Overview of the Greenplum-Informatica Connector
Pivotal Greenplum Database is a massively parallel processing database server specially designed to manage large scale analytic data warehouses and business intelligence workloads. Informatica PowerCenter is a high-speed platform for integrating Enterprise data.
The Pivotal Greenplum-Informatica Connector provides high speed data transfer from Informatica PowerCenter to a Pivotal Greenplum Database cluster to support batch and continuous (streaming) ETL.
The Pivotal Greenplum-Informatica Connector architecture consists of the connector itself, which runs on an Informatica PowerCenter node and on Informatica client machines, and the Greenplum Stream Server (GPSS) service, which runs in the Pivotal Greenplum Database cluster. The GPSS service can run anywhere in the Greenplum Database cluster, and interacts with Greenplum Database master and segment hosts as necessary to transfer data from Informatica.
Figure: Greenplum-Informatica Connector Architecture
A typical sequence of events for performing an ETL task using the connector involves:
An Informatica user accesses the PowerCenter server with client tools and initiates one or more ETL load requests with the Greenplum-Informatica Connector.
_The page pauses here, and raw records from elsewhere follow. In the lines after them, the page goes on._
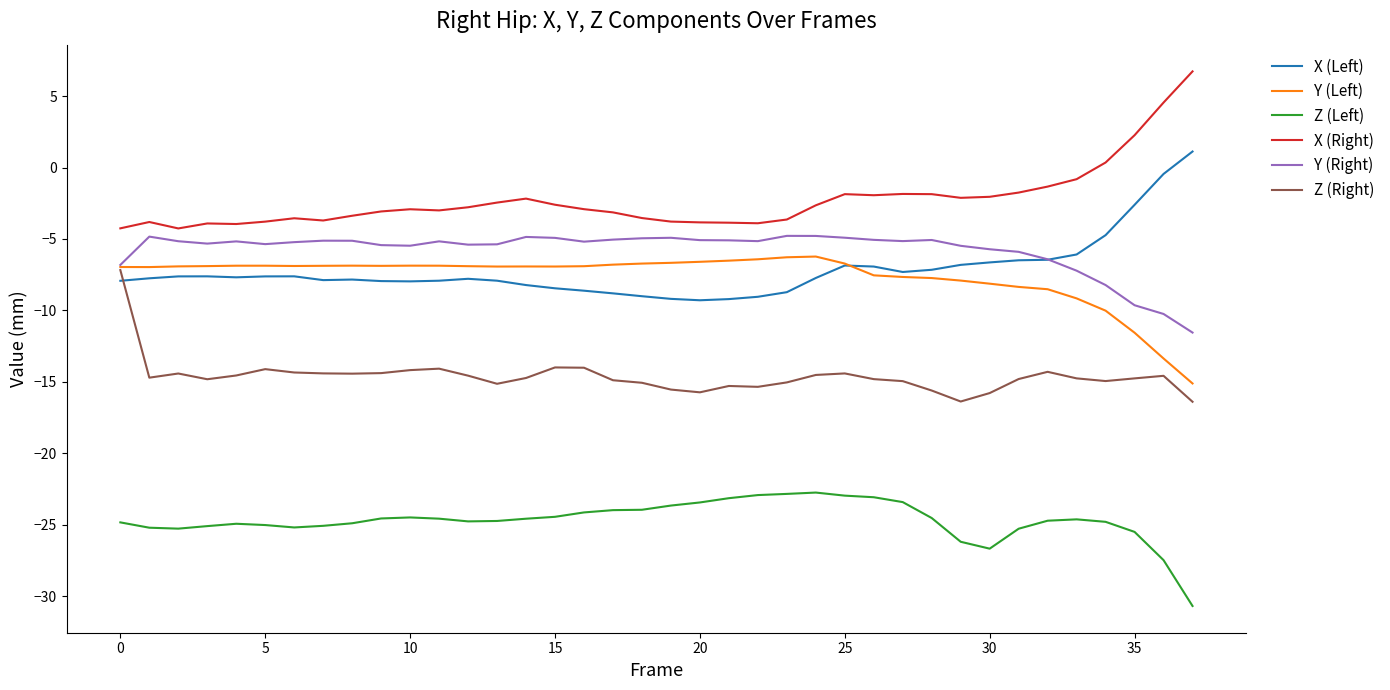

What are all the series names shown in the legend?

X (Left), Y (Left), Z (Left), X (Right), Y (Right), Z (Right)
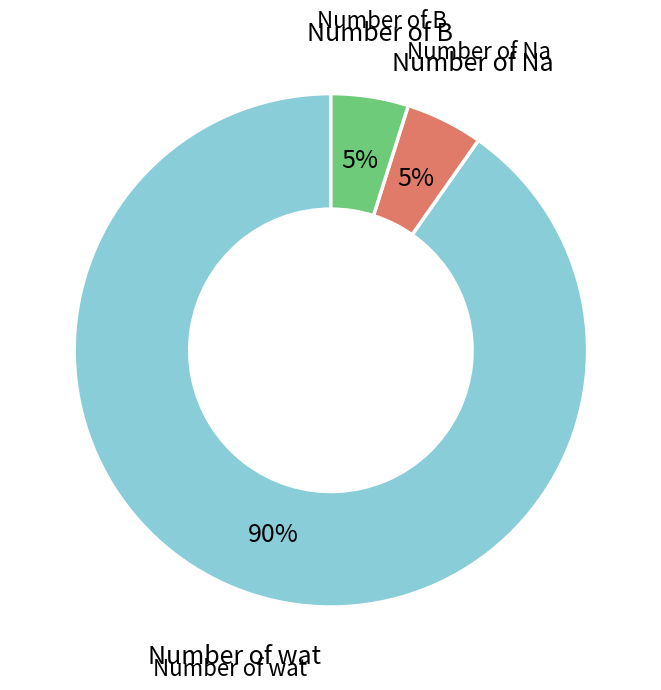

Is there any slice that represents more than half of the pie?

Yes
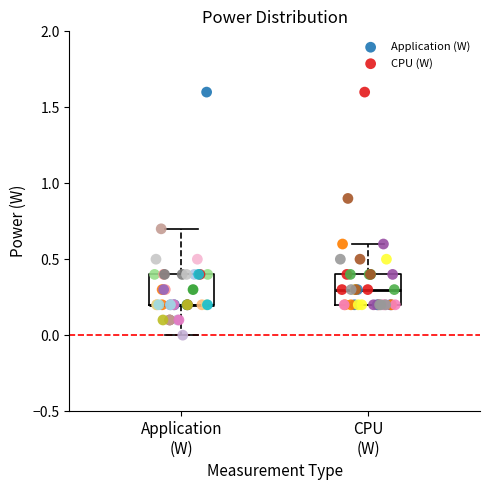

Which series contains the lowest Y value?

Application (W)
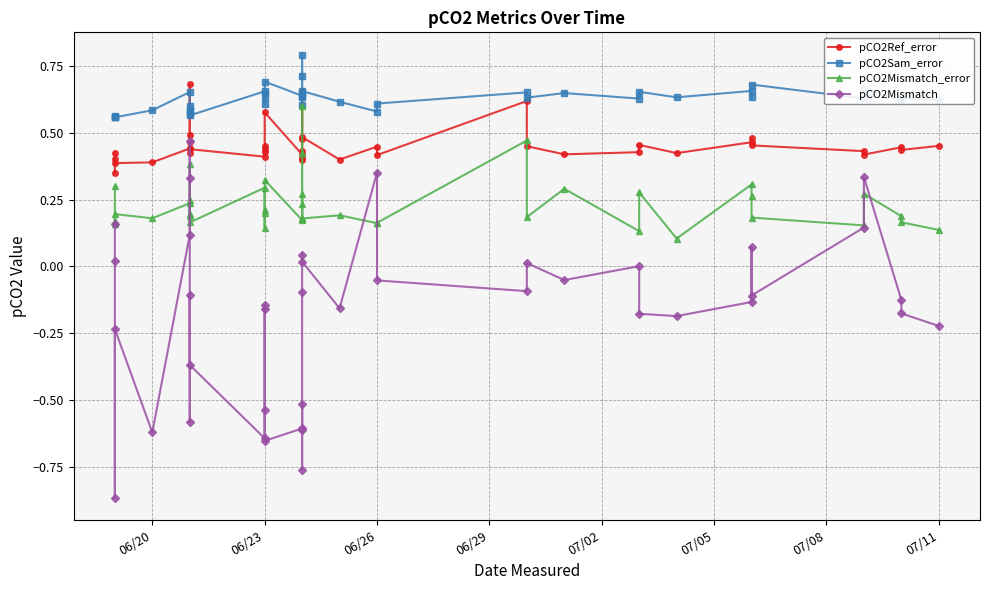

List the series in order of their overall mean, highest first.

pCO2Sam_error, pCO2Ref_error, pCO2Mismatch_error, pCO2Mismatch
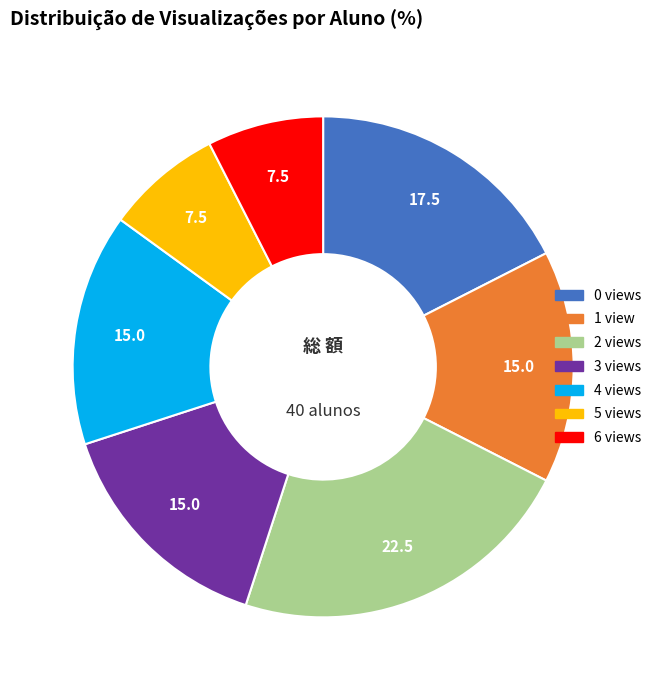

Is there a majority slice in this chart?

No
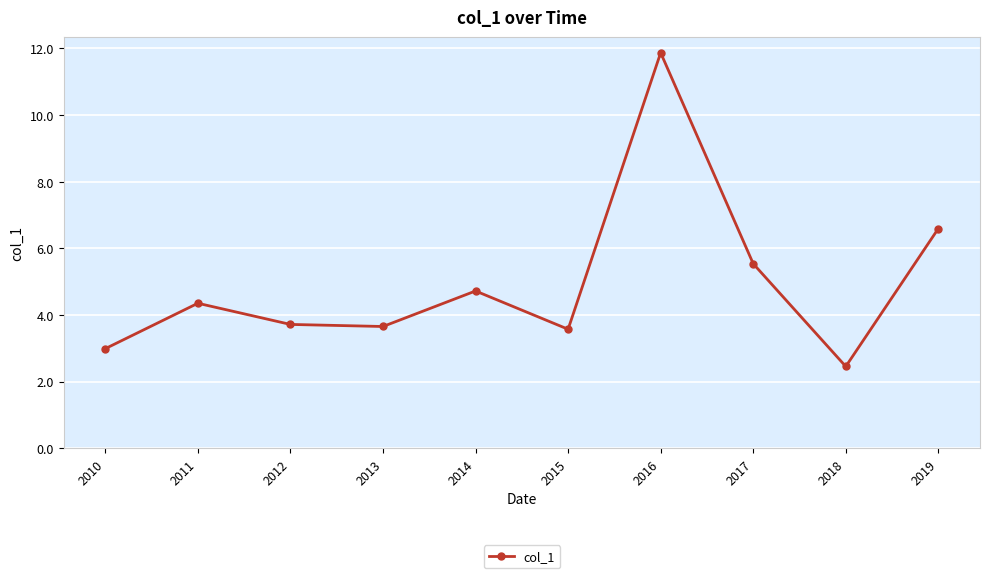

What is the value of the 1st point from the left?

3.0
The connector uses the gRPC protocol to transmit the load requests to the GPSS service running in the Pivotal Greenplum Database cluster.
The GPSS service submits each load request transaction to the Greenplum Database cluster master instance, and creates the external tables needed to store data. Each load request can configure session properties to customize the services that GPSS provides in the Greenplum Database cluster.
The GPSS service transfers the requested data from the PowerCenter node into segments of the Greenplum Database cluster.